Finados sempre foi aquele dia meio esquisito, né? A gente sabe que precisa ir ao cemitério, levar flores, dar uma rezada, mas, no fundo, ninguém gosta muito da ideia. Afinal, cemitério é lugar de reflexão, e brasileiro gosta mesmo é de festa. E olha, até que a coisa toda tem um certo clima social: a gente encontra parentes que não via há anos, troca as novidades ("E o Zé? Já se casou?"; "A Maria tá trabalhando com o quê agora?"). Só falta o churrasco para o evento virar reunião de família.
Agora, tem um detalhe curioso: as flores. Quem é que colocou na cabeça das pessoas que finados precisa de flor cara? Parece que nessa época do ano, o preço do cravo, da rosa e da margarida sobe mais que o da gasolina. O bom e velho crisântemo, aquele que sua avó sempre comprava porque "é o que tem pra hoje", vira artigo de luxo. E se você for ousado o suficiente para levar uma flor mais exótica, prepare-se: vão pensar que é seu último dia de pagamento do carnê das Casas Bahia.
E, claro, não podemos esquecer do calor. Finados parece ter um acordo com o clima para ser o dia mais quente do ano. É aquele sol de rachar, que faz a gente suar até na sombra das árvores do cemitério. E é por isso que, depois de toda a caminhada entre os túmulos, nada combina mais com o fim do passeio do que uma boa melancia fresquinha, comprada ali na barraca em frente ao portão do cemitério. Quem nunca se sentou no meio-fio, comendo melancia e colocando as ideias no lugar? É como se aquele pedaço de fruta fosse o alívio perfeito para a reflexão do dia. Um refresco para o corpo e para a mente.

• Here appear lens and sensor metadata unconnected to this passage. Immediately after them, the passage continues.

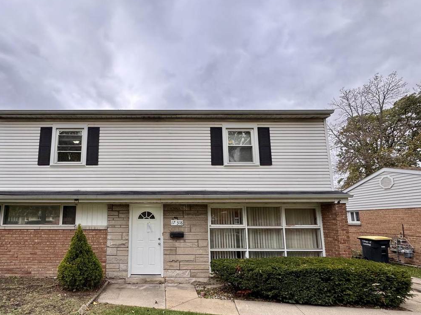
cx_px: 161
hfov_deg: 86.2
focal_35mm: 18
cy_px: 190
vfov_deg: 70.8
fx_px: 219
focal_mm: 2.22
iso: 40
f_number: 2.2
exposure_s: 1/334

Mas, tirando essa extravagância floral e o calorão, finados é aquele momento de nostalgia. A gente ri ao lembrar das histórias engraçadas dos que se foram, e, sem querer, dá uma risadinha ali na frente do túmulo. Afinal, quem disse que lembrança precisa ser triste? Saudade é um negócio esquisito, porque a gente aprendeu que deveria doer, que era pra ser aquele aperto no peito, mas a verdade é que saudade não precisa ser triste. Saudade pode ser leve, colorida como as flores que levamos. Saudade é lembrar com carinho, sem mágoa, das gargalhadas, dos momentos de alegria, das conversas que ficaram suspensas no ar. É aquela sensação boa de que vivemos algo que valeu a pena, que marcou e fez história.
Ano passado, por exemplo, encontramos o velho amigo Carlos. Ele estava lá no cemitério, como em todos os anos, levando suas flores e contando suas piadas. Era o tipo de pessoa que não deixava passar uma oportunidade de arrancar uma risada, até no meio de um lugar sério como aquele. Lembro que ele falou algo como "Se eu não vier ano que vem, vocês já sabem onde me achar." Rimos, claro, porque era o jeito dele de lidar com tudo. E, veja só, a vida tem dessas ironias. Este ano, cá estamos, e o Carlos não apareceu. Ele se foi, partiu de fininho, como quem não quer incomodar. E agora, somos nós que levamos as flores para ele.
Em momentos como esses, não tem como não pensar nas palavras de Jesus: "Eu sou a ressurreição e a vida. Aquele que crê em mim, ainda que morra, viverá" (João 11:25). Esse versículo nos lembra que a morte não é o fim, mas uma passagem. E quando pensamos assim, a saudade ganha um outro significado, mais suave, mais esperançoso.
O interessante é que o dia de finados, no fundo, não é só para os que já partiram, mas também para quem ficou. A gente para um pouquinho a correria, reflete sobre a vida, sobre as histórias que ainda temos para viver. E depois do passeio pelo cemitério, voltamos para casa renovados, com aquela sensação de missão cumprida — e talvez um vasinho de crisântemo a mais para cuidar.
Afinal, no meio de toda essa reflexão, percebemos que celebrar a vida é isso: sorrir com o passado e olhar para o futuro, mesmo que ele envolva dar um pulo no cemitério com as flores mais caras da cidade e uma fatia de melancia na mão. E vamos combinar? No ano que vem, quem sabe, a gente não leva uns girassóis só para variar!
Porque saudade, quando bem vivida, é flor que nunca murcha.